• SET EXERCISE
In the piece below on "America The Beautiful," answer these:
1. What does the speaker see through the holes in the tent's roof?
2. What lies between the Missions and the lake?
3. For how long has the speaker not considered anyplace home?

# start of DOCUMENT EXCERPT

Sometimes we become so accustomed to certain things that we stop paying attention to what they mean. I really like the song "America The Beautiful," but wanted to look at it through fresh eyes. Here is what it could mean if we examine it through the eyes of others.
O beautiful for spacious skies,
For amber waves of grain...
As I lie on my back, I can see through the gaping holes in my tent's roof. The sky is dark and ominous and the the fields surrounding me radiate a searing heat thick with insects.
For purple mountain majesties
Above the fruited plain...
The Missions engulf the valley and sandwich the cherry orchards between themselves and the lake. I've picked fruit all day and my back aches and joints ask for relief.
America! America! God shed His grace on thee,
And crown thy good with brotherhood
From sea to shining sea...
This is my country, too. My grace and redemption intermixes with poverty and transience. I've experienced both brotherhood and bothersome behavior directed towards me.
O beautiful for pilgrim feet,
Whose stern impassion’d stress...
My shoes are tattered and worn and I haven't considered anyplace my home for years. Some days the weight of the world crushes me and other moments I experience joy over the smallest accommodations.
A thoroughfare for freedom beat
Across the wilderness...

# end of DOCUMENT EXCERPT
# start of DATA LINES

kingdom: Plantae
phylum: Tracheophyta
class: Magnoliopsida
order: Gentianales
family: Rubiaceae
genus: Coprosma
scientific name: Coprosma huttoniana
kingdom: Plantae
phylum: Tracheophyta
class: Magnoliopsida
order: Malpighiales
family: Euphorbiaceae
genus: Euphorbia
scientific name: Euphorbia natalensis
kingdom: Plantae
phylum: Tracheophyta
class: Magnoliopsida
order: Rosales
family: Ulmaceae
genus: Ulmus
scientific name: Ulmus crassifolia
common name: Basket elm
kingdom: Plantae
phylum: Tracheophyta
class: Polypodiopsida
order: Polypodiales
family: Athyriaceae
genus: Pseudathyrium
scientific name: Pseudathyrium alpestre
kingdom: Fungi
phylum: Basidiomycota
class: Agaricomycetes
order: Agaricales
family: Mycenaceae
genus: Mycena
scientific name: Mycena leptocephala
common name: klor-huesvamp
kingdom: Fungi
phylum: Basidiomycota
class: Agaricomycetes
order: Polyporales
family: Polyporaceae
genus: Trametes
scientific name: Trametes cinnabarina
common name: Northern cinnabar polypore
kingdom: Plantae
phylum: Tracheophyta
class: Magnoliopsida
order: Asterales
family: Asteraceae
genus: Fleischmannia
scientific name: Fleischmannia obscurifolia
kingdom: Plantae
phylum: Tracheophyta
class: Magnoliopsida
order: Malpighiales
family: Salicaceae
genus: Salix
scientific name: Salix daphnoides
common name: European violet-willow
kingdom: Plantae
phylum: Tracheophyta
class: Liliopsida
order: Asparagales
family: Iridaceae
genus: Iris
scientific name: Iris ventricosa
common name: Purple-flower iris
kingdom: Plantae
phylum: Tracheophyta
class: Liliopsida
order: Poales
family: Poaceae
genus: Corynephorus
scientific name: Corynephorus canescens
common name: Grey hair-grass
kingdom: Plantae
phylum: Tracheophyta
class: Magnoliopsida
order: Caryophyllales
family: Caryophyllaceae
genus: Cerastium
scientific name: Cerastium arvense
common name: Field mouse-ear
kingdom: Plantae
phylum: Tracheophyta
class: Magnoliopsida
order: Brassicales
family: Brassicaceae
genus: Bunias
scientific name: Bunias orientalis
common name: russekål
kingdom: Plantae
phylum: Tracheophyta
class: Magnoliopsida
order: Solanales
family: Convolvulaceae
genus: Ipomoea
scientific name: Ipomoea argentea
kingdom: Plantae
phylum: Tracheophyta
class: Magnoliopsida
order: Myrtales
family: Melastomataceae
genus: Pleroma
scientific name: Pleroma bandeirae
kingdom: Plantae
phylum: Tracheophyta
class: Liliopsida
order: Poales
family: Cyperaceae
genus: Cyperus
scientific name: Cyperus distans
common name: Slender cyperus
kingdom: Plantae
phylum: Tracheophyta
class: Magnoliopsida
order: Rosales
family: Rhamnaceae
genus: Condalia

# end of DATA LINES

• ANSWER TO THE EXERCISE
1. A dark and ominous sky.
2. The cherry orchards.
3. For years.